Beyond this on the Madhu road between the 2nd and 5th Kilometer on the right side there were many grape farms earlier. Now this area has been abandoned. It is told that Bastiam Pillai was killed in this Vineyard, This farm was in the control of the liberation tigers before the war but now the military has taken charge of the farm.
Before 1985 there was an attempt to settle Sinhalese in this area but the Sinhalese who were taken there were unable to live there and went back. Efforts are now made to bring electricity to the area form Vavuniya through Sinna Pandivirichchan and Periya Pandivirichchan. Electrical posts have been erected and wires have been connected. Every effort to turn this into a big Sinhala settlement is taking place.

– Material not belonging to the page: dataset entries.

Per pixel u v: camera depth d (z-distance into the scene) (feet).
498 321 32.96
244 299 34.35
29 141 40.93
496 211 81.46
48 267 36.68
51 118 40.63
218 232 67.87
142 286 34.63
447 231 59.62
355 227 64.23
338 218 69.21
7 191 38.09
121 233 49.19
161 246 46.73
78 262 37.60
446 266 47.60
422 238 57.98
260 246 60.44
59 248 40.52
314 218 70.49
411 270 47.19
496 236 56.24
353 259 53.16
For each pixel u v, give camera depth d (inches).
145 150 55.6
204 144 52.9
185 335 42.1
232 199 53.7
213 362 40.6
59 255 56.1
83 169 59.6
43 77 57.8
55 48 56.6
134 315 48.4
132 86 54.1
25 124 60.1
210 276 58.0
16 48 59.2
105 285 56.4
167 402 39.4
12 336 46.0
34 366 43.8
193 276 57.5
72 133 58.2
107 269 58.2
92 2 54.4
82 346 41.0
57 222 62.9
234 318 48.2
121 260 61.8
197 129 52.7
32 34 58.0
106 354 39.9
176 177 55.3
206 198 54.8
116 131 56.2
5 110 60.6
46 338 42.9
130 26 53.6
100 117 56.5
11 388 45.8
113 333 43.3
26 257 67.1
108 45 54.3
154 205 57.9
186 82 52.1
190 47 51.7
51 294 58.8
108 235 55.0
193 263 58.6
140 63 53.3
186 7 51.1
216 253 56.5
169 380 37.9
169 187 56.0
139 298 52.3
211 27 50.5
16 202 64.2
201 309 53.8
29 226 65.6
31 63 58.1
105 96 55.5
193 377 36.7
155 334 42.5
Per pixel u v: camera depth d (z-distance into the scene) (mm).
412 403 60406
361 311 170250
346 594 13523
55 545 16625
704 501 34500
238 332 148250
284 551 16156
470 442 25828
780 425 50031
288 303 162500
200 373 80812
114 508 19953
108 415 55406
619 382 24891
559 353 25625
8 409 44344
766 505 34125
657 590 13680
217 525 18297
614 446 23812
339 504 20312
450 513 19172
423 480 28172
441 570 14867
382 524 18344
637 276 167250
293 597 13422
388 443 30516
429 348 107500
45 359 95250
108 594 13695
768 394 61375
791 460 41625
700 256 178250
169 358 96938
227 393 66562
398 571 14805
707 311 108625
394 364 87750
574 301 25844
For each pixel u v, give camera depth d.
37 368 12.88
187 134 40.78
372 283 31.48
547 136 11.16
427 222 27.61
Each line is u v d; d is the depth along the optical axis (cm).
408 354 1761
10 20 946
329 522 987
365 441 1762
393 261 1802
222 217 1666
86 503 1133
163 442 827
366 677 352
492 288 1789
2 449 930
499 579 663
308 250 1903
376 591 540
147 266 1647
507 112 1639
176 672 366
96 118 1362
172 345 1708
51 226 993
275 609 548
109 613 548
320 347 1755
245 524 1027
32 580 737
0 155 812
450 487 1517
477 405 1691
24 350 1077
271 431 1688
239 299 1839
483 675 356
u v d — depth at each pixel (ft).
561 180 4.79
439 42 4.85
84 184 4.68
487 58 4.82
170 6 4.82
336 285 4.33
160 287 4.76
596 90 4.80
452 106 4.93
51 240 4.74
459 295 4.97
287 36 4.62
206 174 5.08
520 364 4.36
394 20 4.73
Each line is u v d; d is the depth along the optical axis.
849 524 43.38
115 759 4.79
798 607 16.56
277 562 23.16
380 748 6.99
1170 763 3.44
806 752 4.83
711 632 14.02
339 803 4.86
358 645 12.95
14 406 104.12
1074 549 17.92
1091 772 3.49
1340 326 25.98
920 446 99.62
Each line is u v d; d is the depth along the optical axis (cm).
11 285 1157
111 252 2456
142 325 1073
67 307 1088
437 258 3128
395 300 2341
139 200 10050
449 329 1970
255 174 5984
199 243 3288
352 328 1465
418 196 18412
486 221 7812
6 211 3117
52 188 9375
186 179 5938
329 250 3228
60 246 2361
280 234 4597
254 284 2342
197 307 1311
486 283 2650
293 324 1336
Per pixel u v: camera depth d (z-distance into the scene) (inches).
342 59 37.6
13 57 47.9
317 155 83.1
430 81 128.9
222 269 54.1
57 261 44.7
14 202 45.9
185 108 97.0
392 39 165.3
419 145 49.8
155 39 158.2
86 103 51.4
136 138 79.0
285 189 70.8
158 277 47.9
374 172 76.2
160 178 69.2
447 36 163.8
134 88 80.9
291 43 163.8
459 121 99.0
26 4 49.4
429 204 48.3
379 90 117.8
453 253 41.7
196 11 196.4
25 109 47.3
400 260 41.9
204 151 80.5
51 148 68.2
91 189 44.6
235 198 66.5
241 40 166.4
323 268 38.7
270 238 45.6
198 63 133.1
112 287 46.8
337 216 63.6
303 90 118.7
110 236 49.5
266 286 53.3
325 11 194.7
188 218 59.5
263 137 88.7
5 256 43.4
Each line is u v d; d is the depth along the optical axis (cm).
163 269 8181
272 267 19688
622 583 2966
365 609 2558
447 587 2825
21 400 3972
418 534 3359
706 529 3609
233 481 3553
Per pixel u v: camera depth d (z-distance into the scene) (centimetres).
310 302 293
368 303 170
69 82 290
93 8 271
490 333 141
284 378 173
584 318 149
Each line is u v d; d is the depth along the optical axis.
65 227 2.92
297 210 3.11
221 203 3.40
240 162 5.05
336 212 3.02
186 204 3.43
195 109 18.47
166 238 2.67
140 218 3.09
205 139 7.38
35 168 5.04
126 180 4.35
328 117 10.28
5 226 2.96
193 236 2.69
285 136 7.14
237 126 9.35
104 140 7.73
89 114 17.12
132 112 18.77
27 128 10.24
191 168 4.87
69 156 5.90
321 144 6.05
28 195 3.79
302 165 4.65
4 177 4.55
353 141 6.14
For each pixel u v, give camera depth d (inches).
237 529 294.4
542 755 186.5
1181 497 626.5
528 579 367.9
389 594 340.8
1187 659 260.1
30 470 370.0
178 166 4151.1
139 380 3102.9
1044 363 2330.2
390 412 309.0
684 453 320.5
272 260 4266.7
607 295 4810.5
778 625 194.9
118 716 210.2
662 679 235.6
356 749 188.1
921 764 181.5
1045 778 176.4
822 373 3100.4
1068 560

A 32 highway from Mannar goes through Mulangavil, Poonakari and is known as Sangupitti, Kaaraithivu road and joins the A9 highway at Navatkuli. Mahinda Rajapakse recently opened the Sangupitti Karaithivu Bridge which was built with the help of the British. This road is not well renovated except for the bridge. The road is still not perfect for transport.
The first village in this road is known as Valikamam. There was a big farm where this road meets the main road which goes to Mallavi, Thunukkai and Kalvilan. There were 2500 goats and other farm animals and long term plants such as mango and jak and short term crops such as grapes and vegetables. Liberation tiger’s treasurer Thamilendhi was in charge of this farm. Roads had been constructed there for inspecting the farm and for which a special tractor had been assembled. This was an important farm for the tigers and was yielding good income. The prisoners of the tigers worked there. Now this farm has been acquired by the army.
Like wise Mutkomban was a place in Poonakari A.G.A division. Vellankukam belonged to Mannar district. This incidentally was the last village of Mannar. Mulanggavil which is close to Valikamam in the A 32 highway belongs to the Kilinochchi district.
There was a farm in Mutkomban as well, and that belonged to the tigers. There were 3 grape farms on the same main road. These farms were between Mulangavil and Poonakari and on the left side of the road that is on the short side and in the deep jungle. In one of these farms a board named Nachchikuda police station is seen hanging, but this farm is at a very long distance from Nachchikuda.
The grapes farms are now expanded, through planned and continuous acquisition of these farms.
By doing so the Sinhala chauvinist government of Mahinda Rajapakse and his security forces are trying to make the Vanni mainland a Sinhalized area where the Tamils who live there have now become a minority.